Last but not least, the end parameter of LET returns the variable **_out** to the spreadsheet.

## In summary

We have seen how to calculate rolling sum in Excel (and much more).

We walked through the function **pd.rolling.aggregate **which returns a single-column array of rolling aggregates over a set of windows of parameterized size.

We walked through the function **pd.rolling.aggregates**, which uses **pd.rolling.aggregate** to return an array of several sets of rolling aggregations of varying window sizes.

I hope these functions will be of use to you, and if not the functions themselves, then I hope the approach to solving this problem has shown you a few of the ways you can use lambda in Excel to create simple interfaces (functions) for calculations which would otherwise take several steps.

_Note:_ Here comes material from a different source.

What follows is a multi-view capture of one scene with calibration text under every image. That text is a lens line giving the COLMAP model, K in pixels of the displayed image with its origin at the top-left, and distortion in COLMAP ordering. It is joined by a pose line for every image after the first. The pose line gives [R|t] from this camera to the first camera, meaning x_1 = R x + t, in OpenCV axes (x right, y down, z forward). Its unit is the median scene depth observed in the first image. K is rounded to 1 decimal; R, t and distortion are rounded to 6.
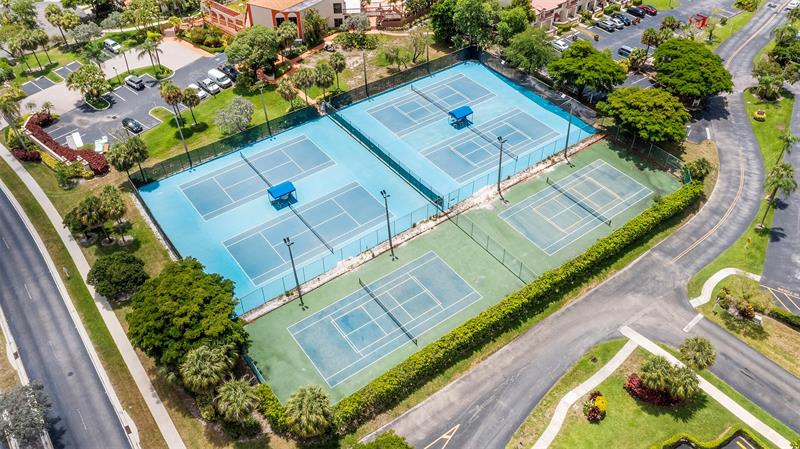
lens RADIAL K [[627.1, 0, 400.0], [0, 627.1, 224.5], [0, 0, 1]] dist [-0.021642, 0.011834]
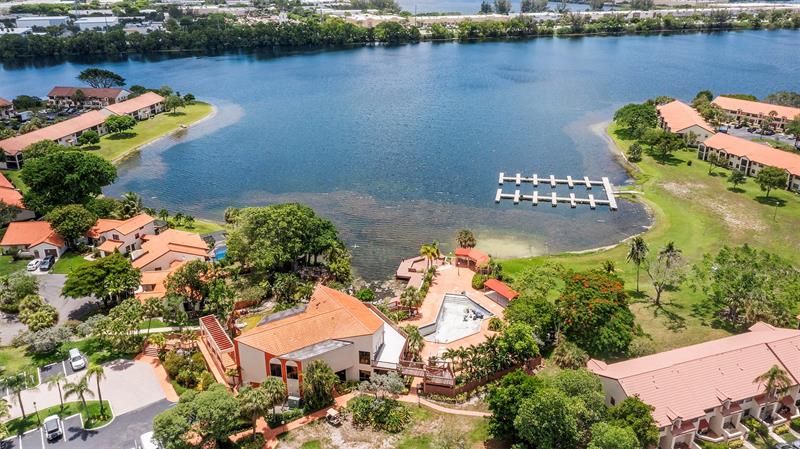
lens RADIAL K [[627.1, 0, 400.0], [0, 627.1, 224.5], [0, 0, 1]] dist [-0.021642, 0.011834]
pose [[0.952021, 0.118894, -0.281994, 0.165402], [-0.210076, 0.923947, -0.319671, -0.369634], [0.222541, 0.363573, 0.904594, 0.435058]]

By saving these steps as a lambda function that we trust, we can be sure that they are being applied in the same way every time we use the function.

Let me know in the comments if you have any feedback or questions about this.

## Bruno Mérola says:

Another great example!

How would you adapt it for expandable windows (for instance, “max year to date”) ?

## OP says:

That’s a good question. I think an anchored window such as YTD might need a different function since it’s not strictly a rolling aggregate. It should be simple enough. I will give it some thought.

## Chris White says:

I’ve been playing with this function and realized that BYROW() can substitute SCAN() here in _s & _out, particularly as the accumulator part isn’t required. It’s probably a little more efficient but not so much that you’d notice. 🙂

Cheers, Chris W.

## OP says:

Thanks, Chris. You are definitely right. In fact, if I were to re-write this function today, I would probably do it very differently as I’ve learned a lot since then. Might have to set aside some time for it!